Will we see disc wheels on motorcycles in the future to cut drag, increase performance, and improve handling and fuel economy?
The Harley-Davidson Fat Boy has had a solid wheel for many years and there are a lot of custom aftermarket disc wheels available, but these are designed for aesthetics.
However, there are possible practical advantages in using a solid wheel as cyclists have shown since the 1980s.
Ducati began trialling a rear disc wheel on its MotoGP bike in free practice sessions last season.
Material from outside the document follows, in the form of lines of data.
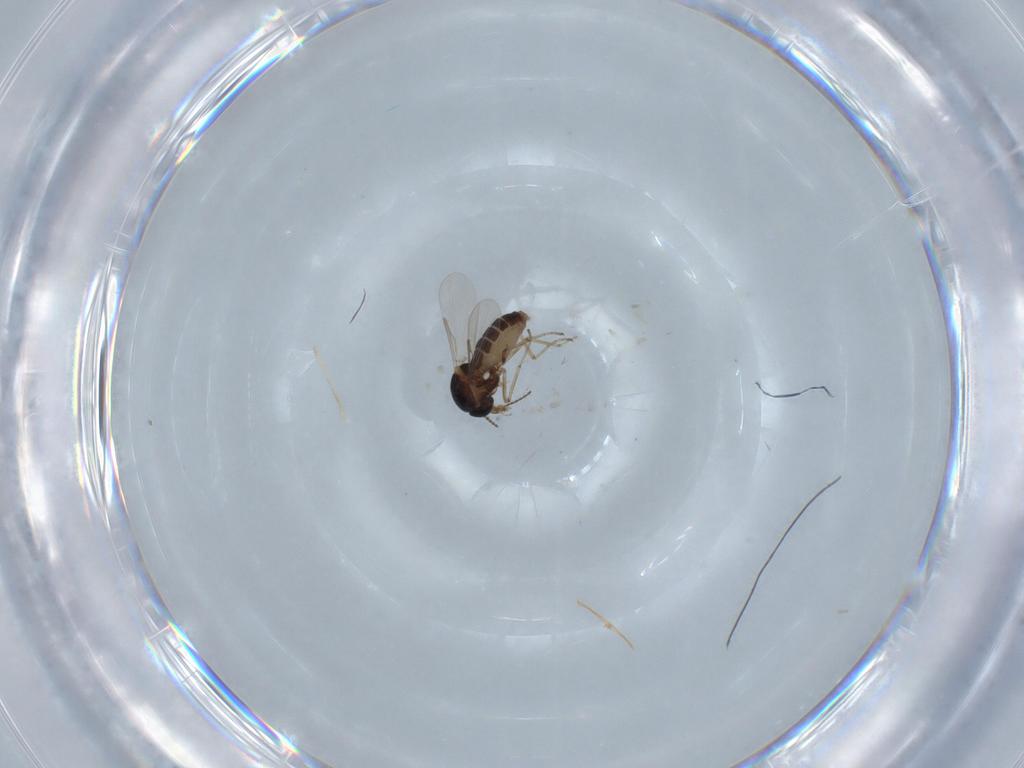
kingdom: Animalia
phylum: Arthropoda
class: Insecta
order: Diptera
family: Ceratopogonidae
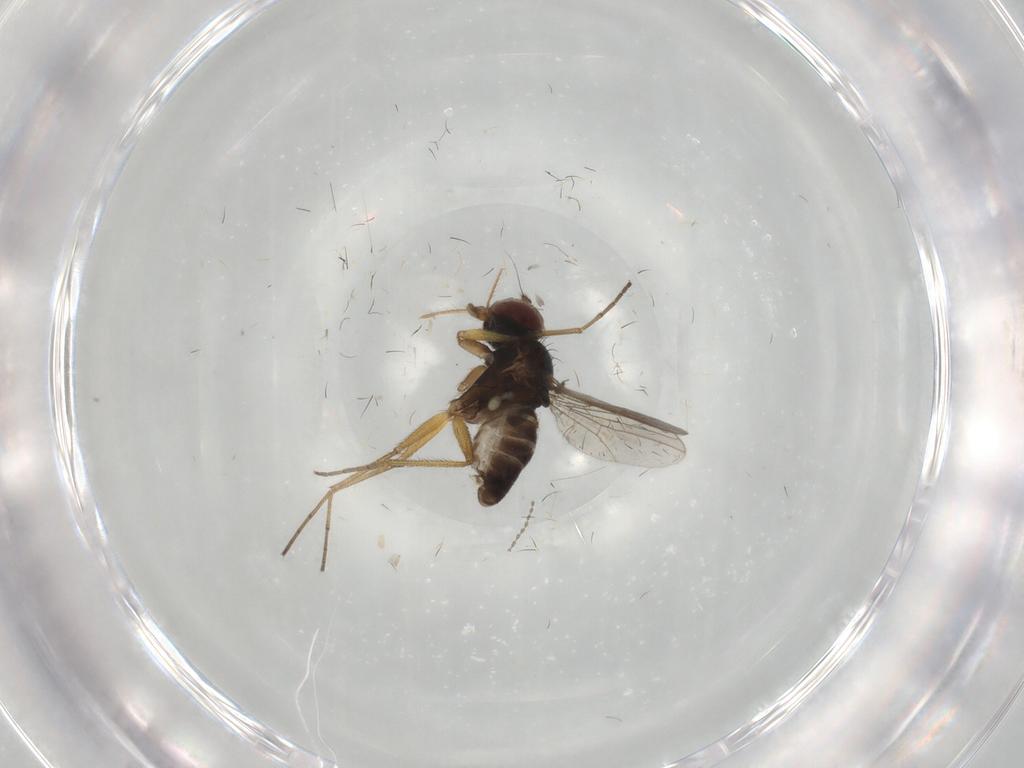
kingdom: Animalia
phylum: Arthropoda
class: Insecta
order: Diptera
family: Dolichopodidae
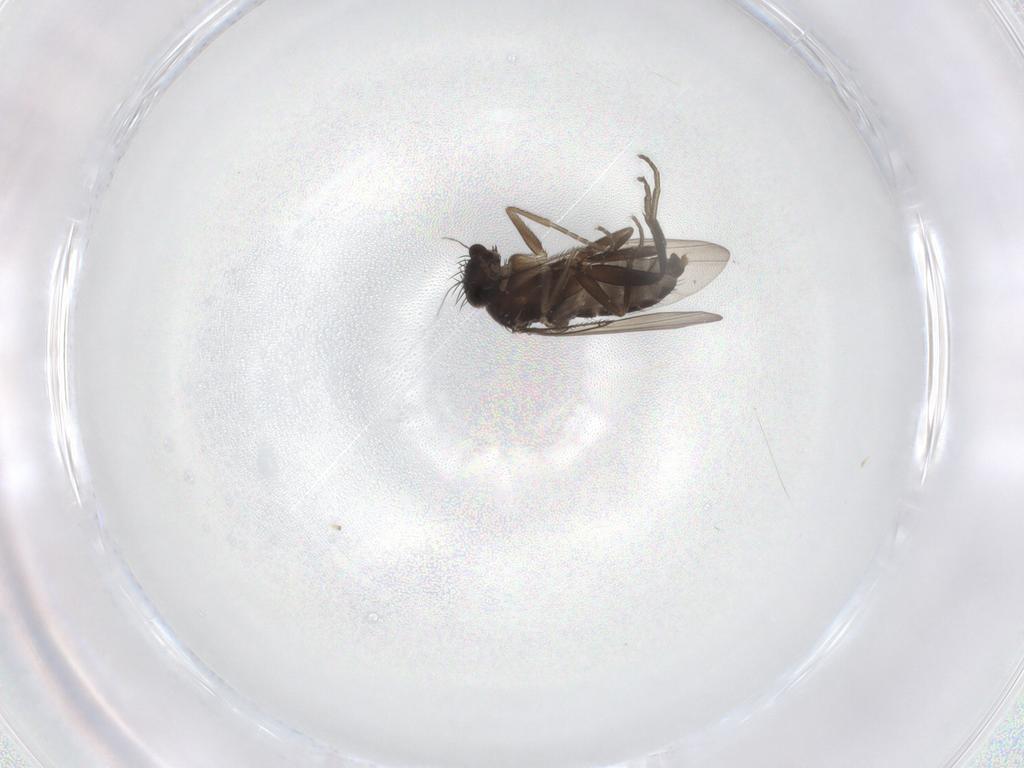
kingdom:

Some suggested the fat and ugly wheel could also be hiding a regenerative braking system to store energy for quick acceleration bursts.
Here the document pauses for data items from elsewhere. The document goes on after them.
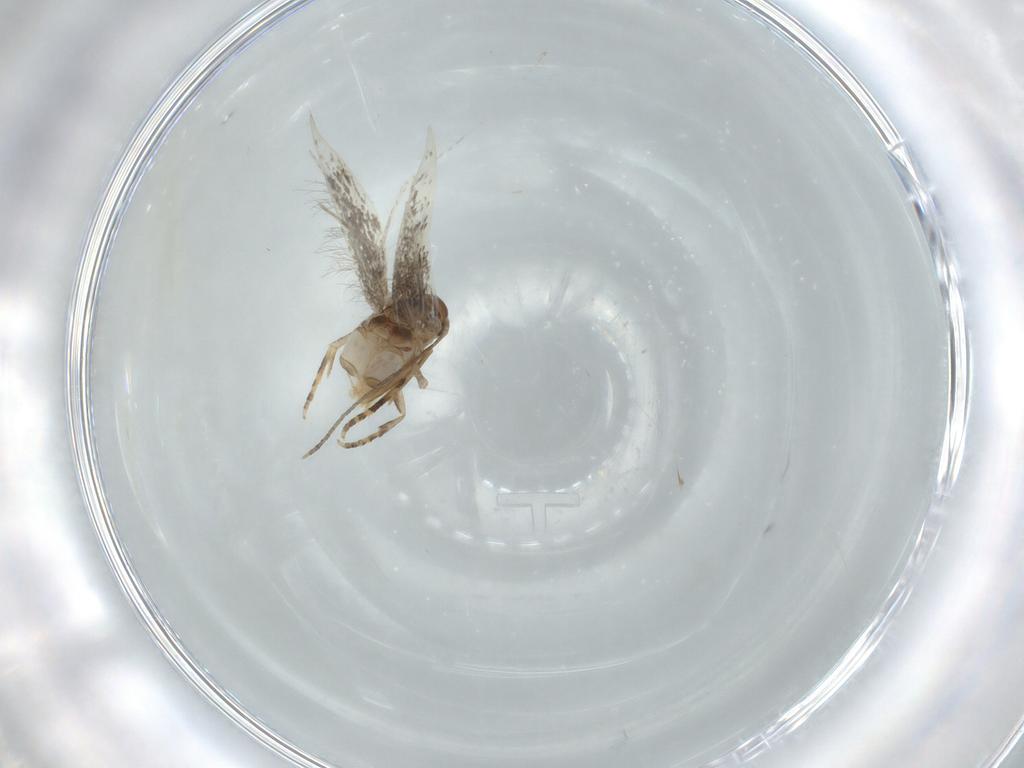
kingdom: Animalia
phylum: Arthropoda
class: Insecta
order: Lepidoptera
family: Elachistidae
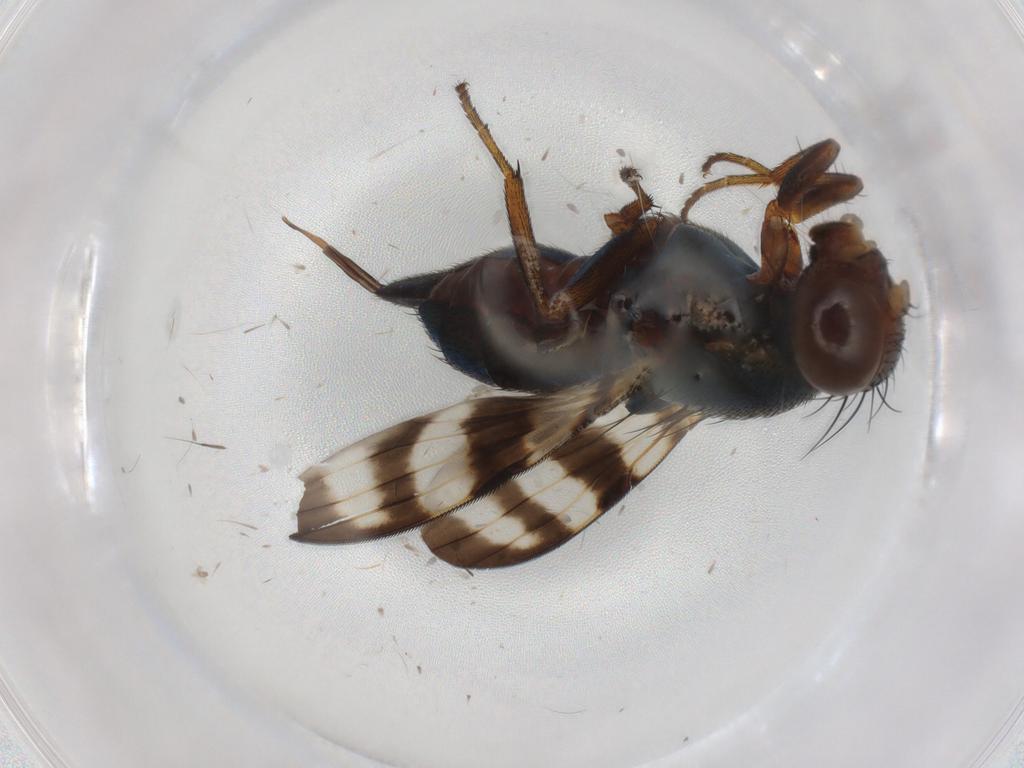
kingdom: Animalia
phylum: Arthropoda
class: Insecta
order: Diptera
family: Ulidiidae
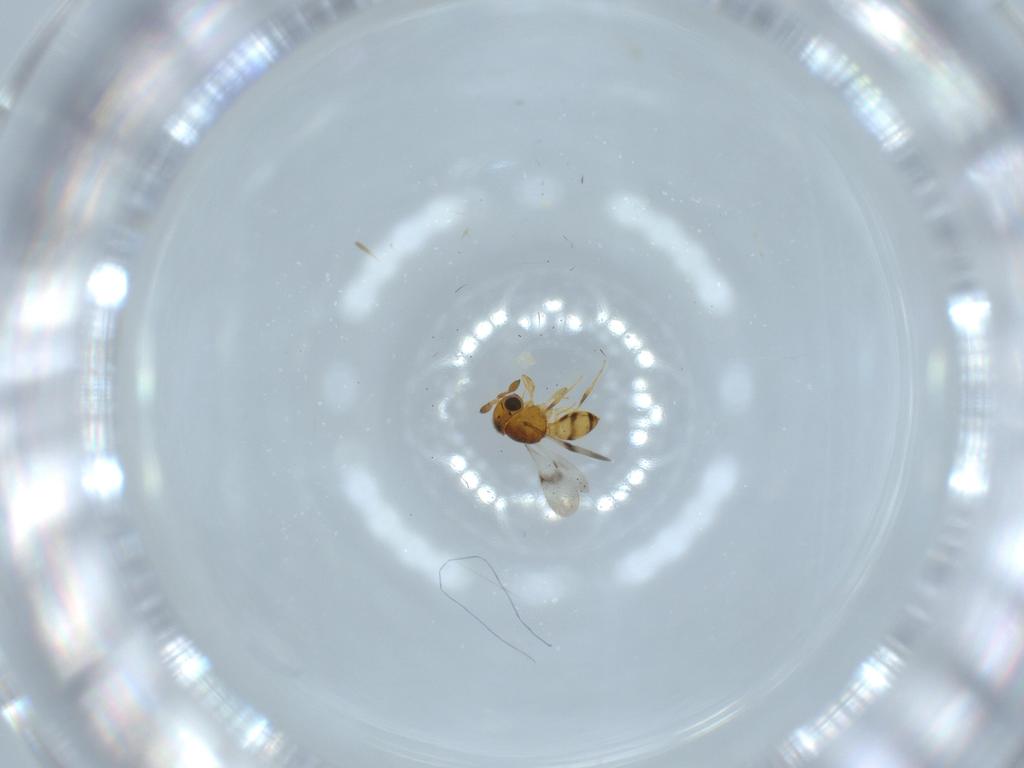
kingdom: Animalia
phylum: Arthropoda
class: Insecta
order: Hymenoptera
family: Scelionidae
The disc wheel has been rolled out again this season in free practice which confirms they are serious about its development, although we are yet to see it used in qualifying or racing.
Ok, it looks hideous in both the 2016 and 2017 versions, but the stylists haven’t got to them just yet.
If made of carbon fibre, they could be stronger and lighter which has advantages for handling and performance. There would also be aerodynamic advantages.
Seems odd that Ducati hasn’t yet used the wheels in racing. They are certainly not against pushing the boundaries of technology. Just look at their MotoGP winglets that were subsequently banned.
And there doesn’t seem to be anything against its use in the Dorna regulations.
We asked Former Triple 8 engineer and now race engineer for the winning Porsche Le Mans team, Jeromy Moore, of Brisbane, to assess the possible advantages and disadvantages of solid wheels for motorcycles.
“Disc wheels are purely for drag reduction,” says Jeromy who also cycles.
Drag reduction means more speed, better handling and lower fuel economy which would be important in production bikes which don’t have such great mileage figures.
“We would use it in race cars also for drag but it’s not allowed,” Jeromy says.
“Negatives are the increased side-wind sensitivity on a bike.”
So, will we see disc wheels on more production bikes in future?